Blackberry can rapidly overtake cleared areas.  Here we have a lot of native plant mixed in so one has to be careful about attacking anything with thorns for good natives like Salmonberry and Snowberry  are desired.  Even our native Trailing Blackberry is here.  It was doing a good job of running and blending in with the undesirable Himmalayan and Mountain ( cut-leaf) blackberry.

We attack the job.  I use a shovel and a pair of clippers.  Trim down the long vines and try to get it into some kind of pile, then dig out the root ball.

Two gas powered cutters were deployed to really attack the bushes that were growing thick and high.

Those Alder trees are totally engulfed by these plants with vines growing up and over the limbs at lease 12 feet up.  The safety gear is needed for sure.  There is nothing that saves you when you go hand to hand , however.  Even the leather gloves did not save my hands from punctures and my arms and legs are covered in little scratches where  thorns got through.

After the canes were cut through in the base two of us went in and worked out the puzzle of pulling the canes out of the high branches.  Sometimes it was pretty straight forward pull this and it comes down.  Other times it was sort of figuring out the layers and the ways they entwine.  We succeeded, however in getting 5 trees cleared of they vine burden.

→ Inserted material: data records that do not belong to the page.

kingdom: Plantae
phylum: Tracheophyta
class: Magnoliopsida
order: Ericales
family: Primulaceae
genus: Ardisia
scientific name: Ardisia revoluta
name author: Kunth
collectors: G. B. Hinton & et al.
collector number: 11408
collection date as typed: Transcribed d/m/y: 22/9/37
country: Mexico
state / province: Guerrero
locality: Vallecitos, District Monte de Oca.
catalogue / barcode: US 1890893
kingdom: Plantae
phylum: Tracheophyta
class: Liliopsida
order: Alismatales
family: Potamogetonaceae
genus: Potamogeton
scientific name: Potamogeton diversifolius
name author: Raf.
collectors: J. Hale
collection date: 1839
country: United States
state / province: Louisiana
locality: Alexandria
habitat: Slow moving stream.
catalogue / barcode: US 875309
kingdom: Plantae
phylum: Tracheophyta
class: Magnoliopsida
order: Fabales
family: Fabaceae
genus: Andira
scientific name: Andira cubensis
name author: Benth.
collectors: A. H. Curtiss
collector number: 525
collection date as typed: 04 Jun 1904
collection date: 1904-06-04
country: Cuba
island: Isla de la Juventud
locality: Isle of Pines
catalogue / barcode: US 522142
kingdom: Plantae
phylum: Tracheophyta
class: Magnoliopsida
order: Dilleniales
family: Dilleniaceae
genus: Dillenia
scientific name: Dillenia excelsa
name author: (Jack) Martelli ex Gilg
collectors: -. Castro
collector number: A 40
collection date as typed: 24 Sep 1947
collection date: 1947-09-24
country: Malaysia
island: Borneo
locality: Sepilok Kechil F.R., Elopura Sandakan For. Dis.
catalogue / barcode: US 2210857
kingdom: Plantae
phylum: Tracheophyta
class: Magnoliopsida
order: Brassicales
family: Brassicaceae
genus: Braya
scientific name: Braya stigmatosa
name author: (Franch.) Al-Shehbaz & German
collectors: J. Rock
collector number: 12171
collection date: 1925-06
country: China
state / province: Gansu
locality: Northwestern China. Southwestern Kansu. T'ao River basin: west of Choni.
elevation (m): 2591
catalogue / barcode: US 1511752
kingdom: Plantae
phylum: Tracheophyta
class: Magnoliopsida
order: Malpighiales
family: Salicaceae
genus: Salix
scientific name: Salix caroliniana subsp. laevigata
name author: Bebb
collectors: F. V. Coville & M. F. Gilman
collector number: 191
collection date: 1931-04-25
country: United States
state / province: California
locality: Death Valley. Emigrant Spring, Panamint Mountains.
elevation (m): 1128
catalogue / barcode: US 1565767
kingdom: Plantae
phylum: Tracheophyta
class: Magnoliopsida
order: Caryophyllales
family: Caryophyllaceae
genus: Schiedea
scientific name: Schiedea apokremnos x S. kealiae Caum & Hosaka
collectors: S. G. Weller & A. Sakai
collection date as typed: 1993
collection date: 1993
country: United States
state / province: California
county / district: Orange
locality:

A Robin nest was inside this mass.  They will have to make do next season with one of the areas nearer the woodsland

This property needs a lot of work and some plantings are already planned.  By liberating the trees and freeing up the soil and light penetration for the native shrubby plants we already have a head start.

A cold sunny day and hard work go together.  Much easier to work hard when you don't fight the rising temperatures.


  1. That land certainly needed some help. It must feel to great to be outdoors and do some good for nature at the same time. Thanks for your comment and for the work that you do.

  2. Excellent post and nice to know that there are some who care. We hiked to Lake Twenty two a couple weeks ago and I was appalled by the litter.